“Povera gente nostra. Povera, tragica Italia. A chi li mando i miei 20 dollari? Ora come ora la gente sopravvissuta al massacro della natura ha bisogno di tutto, anche delle bacinelle dove lavare i pedalini. Ma per i generi di prima necessità c’è lo Stato. Lo Stato c’è anche e soprattutto per la ricostruzione. Il governo italiano, pur con tutte le sue eterne ombre e luci, nel momento del bisogno prova sempre a fare quadrato intorno alla sua gente. Lo fece anche il governo Berlusconi quando L’Aquila venne abbattuta dalla natura. In quella circostanza qualcuno vicino alla stanza dei bottoni venne registrato mente rideva al pensiero di quanti quattrini avrebbe fatto sulla pelle dei morti e dei sopravvissuti”. Così scrive Nicola Sparano sul “Corriere canadese”, quotidiano diretto a Toronto da Francesco Veronesi.
“Anche ora usciranno dal loro buco approfittatori e speculatori. Anche ora la gente comune si chiederà quanti di quei soldi donati andranno ai terremotati? E quanti altri finiranno altrove? Inoltre, pensateci, cosa dare a chi ha perso la casa intesa come “home” nel senso di abitazione fisica e di nucleo familiare? Cosa dare a quei poveracci che hanno perso sia il presente che il passato?

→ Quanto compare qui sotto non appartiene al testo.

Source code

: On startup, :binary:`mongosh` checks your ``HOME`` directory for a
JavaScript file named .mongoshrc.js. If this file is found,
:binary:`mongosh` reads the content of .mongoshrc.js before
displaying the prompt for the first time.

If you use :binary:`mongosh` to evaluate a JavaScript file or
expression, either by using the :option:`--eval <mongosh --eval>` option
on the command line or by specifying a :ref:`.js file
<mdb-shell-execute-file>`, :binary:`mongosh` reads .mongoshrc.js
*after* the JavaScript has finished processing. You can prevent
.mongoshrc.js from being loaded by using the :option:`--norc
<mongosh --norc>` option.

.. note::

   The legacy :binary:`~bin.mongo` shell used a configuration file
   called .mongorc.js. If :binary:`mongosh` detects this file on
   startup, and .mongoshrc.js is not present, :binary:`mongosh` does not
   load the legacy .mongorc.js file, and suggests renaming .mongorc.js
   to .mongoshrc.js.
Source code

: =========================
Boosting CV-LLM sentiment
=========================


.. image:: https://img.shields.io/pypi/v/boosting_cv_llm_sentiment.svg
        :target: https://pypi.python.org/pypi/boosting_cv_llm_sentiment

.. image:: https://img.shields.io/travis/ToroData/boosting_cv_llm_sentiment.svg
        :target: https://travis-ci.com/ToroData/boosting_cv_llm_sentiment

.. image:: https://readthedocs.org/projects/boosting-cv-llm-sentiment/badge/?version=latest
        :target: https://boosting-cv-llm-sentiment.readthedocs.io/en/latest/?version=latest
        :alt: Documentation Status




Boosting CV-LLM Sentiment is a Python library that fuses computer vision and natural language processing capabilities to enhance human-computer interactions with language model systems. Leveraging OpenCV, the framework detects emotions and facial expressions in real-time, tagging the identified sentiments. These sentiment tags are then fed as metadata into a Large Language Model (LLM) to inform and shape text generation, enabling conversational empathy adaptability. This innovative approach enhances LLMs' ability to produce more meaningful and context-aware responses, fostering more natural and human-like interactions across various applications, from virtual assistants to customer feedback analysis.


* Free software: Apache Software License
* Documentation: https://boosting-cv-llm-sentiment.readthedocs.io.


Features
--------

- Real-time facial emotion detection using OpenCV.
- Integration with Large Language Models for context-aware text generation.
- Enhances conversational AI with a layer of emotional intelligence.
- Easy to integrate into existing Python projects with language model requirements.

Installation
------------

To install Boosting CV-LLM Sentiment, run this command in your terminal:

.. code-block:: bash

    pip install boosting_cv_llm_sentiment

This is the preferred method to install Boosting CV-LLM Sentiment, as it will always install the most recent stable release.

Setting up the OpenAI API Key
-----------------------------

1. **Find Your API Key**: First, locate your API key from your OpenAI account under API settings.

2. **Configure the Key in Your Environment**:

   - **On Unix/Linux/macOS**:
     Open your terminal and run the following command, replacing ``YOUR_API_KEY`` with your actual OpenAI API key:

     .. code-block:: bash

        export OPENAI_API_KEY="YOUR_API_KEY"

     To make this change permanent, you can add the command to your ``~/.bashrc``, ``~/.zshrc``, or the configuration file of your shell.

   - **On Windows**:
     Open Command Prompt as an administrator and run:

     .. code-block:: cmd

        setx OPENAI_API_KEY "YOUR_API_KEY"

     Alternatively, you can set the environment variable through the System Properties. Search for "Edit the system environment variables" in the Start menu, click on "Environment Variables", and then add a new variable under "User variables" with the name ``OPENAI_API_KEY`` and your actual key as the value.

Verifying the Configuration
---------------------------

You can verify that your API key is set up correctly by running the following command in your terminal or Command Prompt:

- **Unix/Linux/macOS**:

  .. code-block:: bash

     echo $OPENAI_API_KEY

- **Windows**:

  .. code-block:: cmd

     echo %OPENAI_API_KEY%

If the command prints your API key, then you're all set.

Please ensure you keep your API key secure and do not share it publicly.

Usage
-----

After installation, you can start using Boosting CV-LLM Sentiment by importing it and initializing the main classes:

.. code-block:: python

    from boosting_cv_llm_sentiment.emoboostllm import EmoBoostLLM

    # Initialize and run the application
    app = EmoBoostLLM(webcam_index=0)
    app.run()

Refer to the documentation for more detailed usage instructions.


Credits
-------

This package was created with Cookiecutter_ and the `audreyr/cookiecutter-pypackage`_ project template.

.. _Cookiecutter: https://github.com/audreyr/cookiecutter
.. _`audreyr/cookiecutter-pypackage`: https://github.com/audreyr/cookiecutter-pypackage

In molti, a Toronto ma anche altrove in Canada e in giro per la terra, si sono attivati per la raccolta fondi pro terremotati. È stato sempre così dai tempi del Vajont (1963), della inondazione di Firenze (1966), dei vari terremoti, a partire da quello in Irpina (1980) e lo sarà sempre fintanto che la natura matrigna si accanirà sul Bel Paese. Il legame di noi italiani del mondo nei confronti della madrepatria diventa più forte quando si giocano i mondiali di calcio e quando un disastro ambientale porta morte e distruzione nella penisola.
Dopo le catastrofi, gli italiani del Canada hanno sempre messo la mano sul cuore e nel portafogli. Hanno sempre dato senza chiedere garanzie, fino al terremoto del 1980 quando parte dei fondi non arrivarono in Irpinia presumibilmente restando nella tasche di un gruppo di persone che un compianto giornalista italocanadese definì “terremotisti” accorpando le parole terremoto e terroristi.
Dopo di allora, il cammino dei soldi raccolti è stato monitorato meglio, ma la teoria del sospetto resta viva e vegeta.

Ora l’idea andrebbe ripresa nell’alto Lazio dove per ricostruire i paesi occorrono tantissimi soldi, competenza e tecnologia. Se c’è un’ora per portare un aiuto pratico ai terremotati quell’ora è adesso.
Alcuni dei maggiori imprenditori edili di Toronto sono originari del Lazio che hanno costruito quartieri o “subdivsion” che dir si voglia, più grandi di Amatrice.
I Baldassarra ed i De Gasperis, tanto per non fare nomi, potrebbero appoggiarsi ad altri imprenditori edili di successo per fare quello che fecero i friulani nel 1976. L’idea di portare un cantiere italo-canadese nell’alto Lazio, sulla carta sarebbe come nobilizzare l’immagine di coloro che avessero l’ardire di provarci.
Ma per farlo bisognerebbe che tutti remassero dalla stessa parte. Tutti nel senso di chi sta raccogliendo donazioni, di chi ha i mezzi per trasformarli in calce e mattoni per la case e dei politici. Come a dire che proposta provocatoria di portare un cantiere canadese ad Amatrici è una idea bella ma impossibile. Per chi ha i soldi è più facile buttare un “tot” nel calderone delle raccolte e sentirsi moralmente un santo”.